● Supplied information
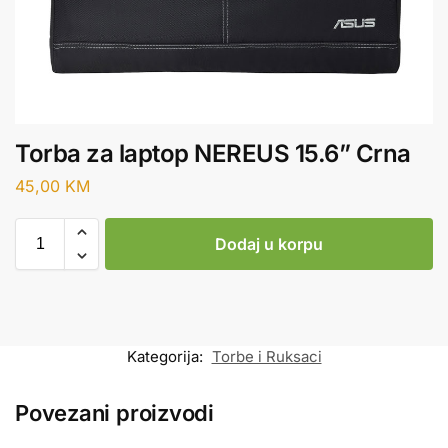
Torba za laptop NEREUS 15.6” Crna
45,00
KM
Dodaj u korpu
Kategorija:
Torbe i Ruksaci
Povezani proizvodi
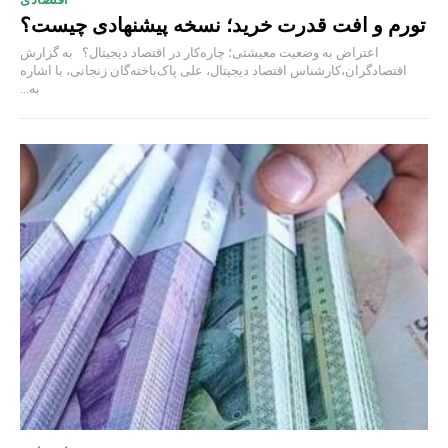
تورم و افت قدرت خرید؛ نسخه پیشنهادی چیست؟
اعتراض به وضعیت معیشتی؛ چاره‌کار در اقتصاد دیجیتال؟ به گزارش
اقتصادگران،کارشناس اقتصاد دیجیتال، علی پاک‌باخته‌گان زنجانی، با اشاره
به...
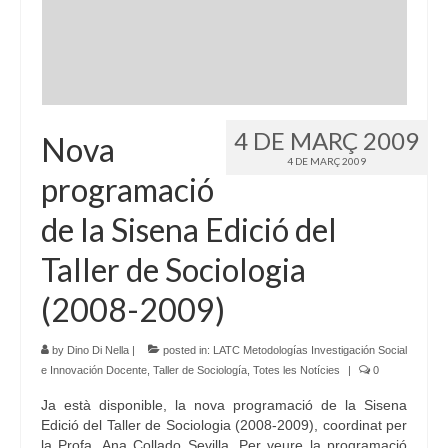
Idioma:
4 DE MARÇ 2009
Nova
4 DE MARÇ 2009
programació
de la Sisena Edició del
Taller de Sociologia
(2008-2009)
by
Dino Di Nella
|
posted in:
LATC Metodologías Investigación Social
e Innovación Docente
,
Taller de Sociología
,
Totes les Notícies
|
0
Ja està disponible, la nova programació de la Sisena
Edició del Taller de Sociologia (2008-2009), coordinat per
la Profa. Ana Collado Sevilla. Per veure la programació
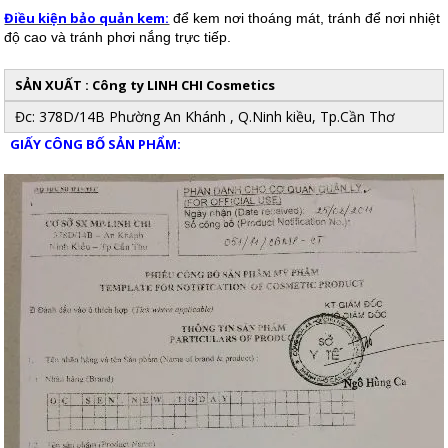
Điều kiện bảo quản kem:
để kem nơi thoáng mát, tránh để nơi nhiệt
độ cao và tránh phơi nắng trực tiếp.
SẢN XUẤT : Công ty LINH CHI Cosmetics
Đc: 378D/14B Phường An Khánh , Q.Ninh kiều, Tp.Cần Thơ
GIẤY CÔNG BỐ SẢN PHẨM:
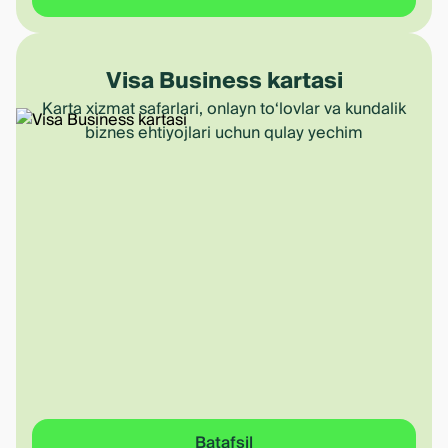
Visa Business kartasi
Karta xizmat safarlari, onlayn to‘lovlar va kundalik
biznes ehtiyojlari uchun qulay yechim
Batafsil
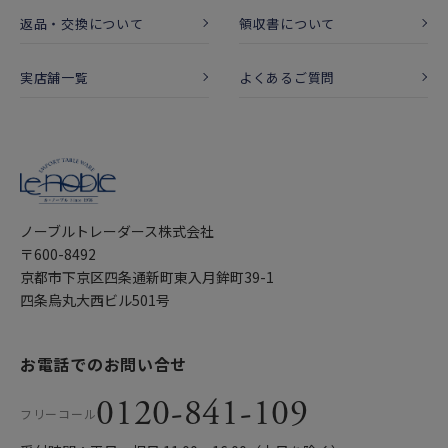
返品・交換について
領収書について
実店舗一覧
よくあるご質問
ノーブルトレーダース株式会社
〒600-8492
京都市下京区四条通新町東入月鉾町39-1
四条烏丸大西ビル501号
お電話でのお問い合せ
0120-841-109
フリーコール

● What is being asked
Pictures aside, return all the entries above exactly.

● Task result
Torba za laptop NEREUS 15.6” Crna
45,00
KM
Dodaj u korpu
Kategorija:
Torbe i Ruksaci
Povezani proizvodi
تورم و افت قدرت خرید؛ نسخه پیشنهادی چیست؟
اعتراض به وضعیت معیشتی؛ چاره‌کار در اقتصاد دیجیتال؟ به گزارش
اقتصادگران،کارشناس اقتصاد دیجیتال، علی پاک‌باخته‌گان زنجانی، با اشاره
به...
Idioma:
4 DE MARÇ 2009
Nova
4 DE MARÇ 2009
programació
de la Sisena Edició del
Taller de Sociologia
(2008-2009)
by
Dino Di Nella
|
posted in:
LATC Metodologías Investigación Social
e Innovación Docente
,
Taller de Sociología
,
Totes les Notícies
|
0
Ja està disponible, la nova programació de la Sisena
Edició del Taller de Sociologia (2008-2009), coordinat per
la Profa. Ana Collado Sevilla. Per veure la programació
Điều kiện bảo quản kem:
để kem nơi thoáng mát, tránh để nơi nhiệt
độ cao và tránh phơi nắng trực tiếp.
SẢN XUẤT : Công ty LINH CHI Cosmetics
Đc: 378D/14B Phường An Khánh , Q.Ninh kiều, Tp.Cần Thơ
GIẤY CÔNG BỐ SẢN PHẨM:
Visa Business kartasi
Karta xizmat safarlari, onlayn to‘lovlar va kundalik
biznes ehtiyojlari uchun qulay yechim
Batafsil
返品・交換について
領収書について
実店舗一覧
よくあるご質問
ノーブルトレーダース株式会社
〒600-8492
京都市下京区四条通新町東入月鉾町39-1
四条烏丸大西ビル501号
お電話でのお問い合せ
0120-841-109
フリーコール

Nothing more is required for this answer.